# Picked up a Craigslist Slicer



## baboy (Aug 14, 2019)

Found this baby on craigslist for $190. I cleaned it up and painted the casting a gloss black. I believe it is from the 40's or 50's and has all the original parts as far as I can tell. The gears look great and the motor runs quiet, now I need something to slice. I have a presto 10" slicer but that does not cut across a full belly when making bacon so I needed to trim it too much. This one should do a better job with bellies and boneless hams.


----------



## drunkenmeatfist (Aug 14, 2019)

Time spent, value received.


----------



## martin1950 (Aug 15, 2019)

I too have an old Globe slicer. Works great BUT it take 2 men and a boy just to move it.


----------



## Braz (Aug 15, 2019)

That's a beauty.


----------



## Steve H (Aug 15, 2019)

Nice! Good catch!


----------



## creek bottom (Aug 15, 2019)

Wow!!! That is a nice find!!!


----------



## daveomak (Aug 15, 2019)

Nice slicer ...  
	

	
	
		
		



		
		
	


	





If you did not use a self etching primer on the bare aluminum, the paint will bubble and flake off...
Aluminum has a "self healing" characteristic that it immediately "rusts" to an aluminum oxide coat to prevent further oxidation...  Paint will not long term stick to the coating...
 Self Etching Primers 

....


----------



## baboy (Aug 28, 2019)

Dave, 

thanks for the information, the slicer is cast iron and had been previously painted so it should be ok.
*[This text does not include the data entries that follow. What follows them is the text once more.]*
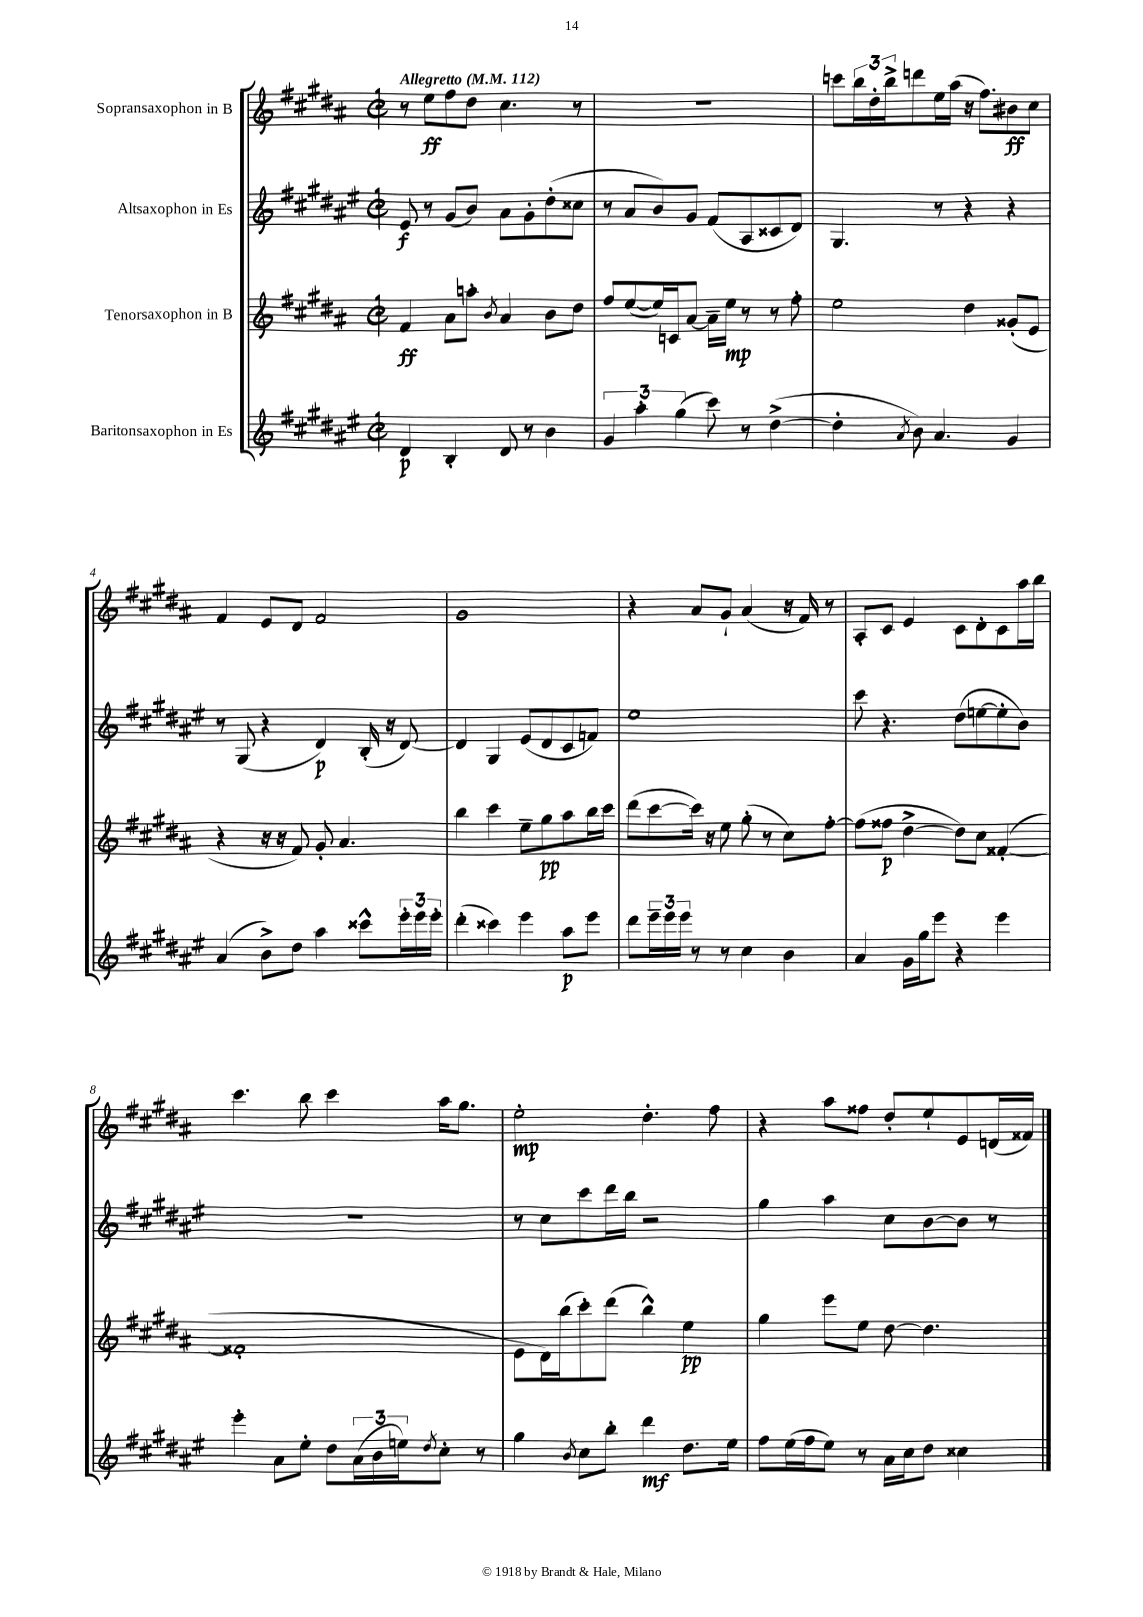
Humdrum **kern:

**kern	**kern	**kern	**kern
*staff4	*staff3	*staff2	*staff1
*clefG2	*clefG2	*clefG2	*clefG2
*k[f#c#g#d#a#e#]	*k[f#c#g#d#a#]	*k[f#c#g#d#a#e#]	*k[f#c#g#d#a#]
*M2/2	*M2/2	*M2/2	*M2/2
*met(c|)	*met(c|)	*met(c|)	*met(c|)
*MM112	*MM112	*MM112	*MM112
4d#	4f#	8e#	8r
.	.	8r	8ee
4B'	8a#	(8g#	8ff#
.	8aa'	8b)	8dd#
.	8qb	.	.
8d#	4a#	8a#	4.cc#
8r	.	8g#'	.
4b	8b	(8dd#'	.
.	8dd#	8cc##	8r
=	=	=	=
6g#	8ff#	8r	1r
.	([8ee	8a#	.
6aa#'	.	.	.
.	16ee])	8b)	.
.	16c	.	.
(6gg#	.	.	.
.	[8a#	8g#	.
8ccc#)	16a#~]	(8f#	.
.	16ee	.	.
8r	8r	8A#	.
([4dd#^	8r	8c##	.
.	8ff#'	8d#)	.
=	=	=	=
4dd#']	2ee	4.G#	8ccc
.	.	.	24bb
.	.	.	24dd#'
.	.	.	24bb^
8qa#	.	.	.
8b)	.	.	8ddd
4.a#	.	8r	16ee
.	.	.	(16aa#
.	4dd#	4r	16r
.	.	.	8.ff#)
4g#	(8g##'	4r	8b#
.	8e	.	8cc#
=	=	=	=
(4a#	4r	8r	4f#
.	.	(8G#	.
8b^)	16r	4r	8e
.	16r	.	.
8dd#	8f#)	.	8d#
4aa#	8g#'	4d#)	2f#
.	4.a#	.	.
8ccc##^^	.	(16B'	.
.	.	16r	.
24eee#'	.	[8d#)	.
24eee#	.	.	.
24eee#'	.	.	.
=	=	=	=
(4ddd#'	4bb	4d#]	1g#
4ccc##)	4ccc#	4G#	.
4eee#	8ee~	(8e#	.
.	8gg#	8d#	.
8aa#	8aa#	8c#	.
8eee#	16bb	8f)	.
.	16ccc#	.	.
=	=	=	=
8ddd#	(8ddd#	1ee#	4r
24eee#~	[8ccc#	.	.
24eee#	.	.	.
24eee#	.	.	.
8r	16ccc#])	.	8a#
.	16r	.	.
8r	8ee	.	8g#`
4cc#	(8gg#'	.	(4a#
.	8r	.	.
4b	8cc#)	.	16r
.	.	.	16f#)
.	[8ff#'	.	8r
=	=	=	=
4a#	(8ff#]	8ccc#	8A#'
.	8ff##	4.r	8c#
16g#	[4dd#^	.	4e
16gg#	.	.	.
8eee#	.	.	.
4r	8dd#])	(8dd#	8c#
.	8cc#	[8ee	8d#'
4eee#	([4f##'	8ee']	8c#
.	.	8b)	16aa#
.	.	.	16bb
=	=	=	=
4eee#'	1f##']	1r	4.ccc#
8a#	.	.	.
8ee#'	.	.	8bb
8dd#	.	.	4ccc#
(24a#	.	.	.
24b	.	.	.
24ee)	.	.	.
8qdd#	.	.	.
8cc#'	.	.	16aa#
.	.	.	8.gg#
8r	.	.	.
=	=	=	=
4gg#	8e	8r	2ee'
.	16d#)	8cc#	.
.	(16bb	.	.
8qb	.	.	.
8cc#	8ccc#')	8ccc#	.
8bb'	(8ddd#	16ddd#	.
.	.	16bb	.
4ddd#	4bb^^)	2r	4.dd#'
8.dd#	4ee	.	.
.	.	.	8ff#
16ee#	.	.	.
=	=	=	=
8ff#	4gg#	4gg#	4r
(16ee#	.	.	.
16ff#	.	.	.
8ee#)	8eee	4aa#	8aa#
8r	8ee	.	8ff##
16a#	[8dd#	8cc#	8dd#'
16cc#	.	.	.
8dd#	4.dd#]	[8b	8ee`
4cc##	.	8b]	8e
.	.	8r	(16d
.	.	.	16f##)
==	==	==	==
*-	*-	*-	*-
I will keep this in mind because I also have an older buffalo chopper that has an aluminum base and housing.


----------



## phatbac (Aug 28, 2019)

Nice pick up!

Happy Smoking,
phatbac (Aaron)


----------



## daveomak (Aug 28, 2019)

Cast iron ??  Can you pick it up ??


----------



## baboy (Aug 28, 2019)

it is very heavy,

this is a picture of one on ebay with what I believe to be original color

https://www.ebay.com/itm/183767271699


----------



## daveomak (Aug 29, 2019)

Cool....   Looks like there is some baked enamel on it also...   Is that what I'm seeing ??


----------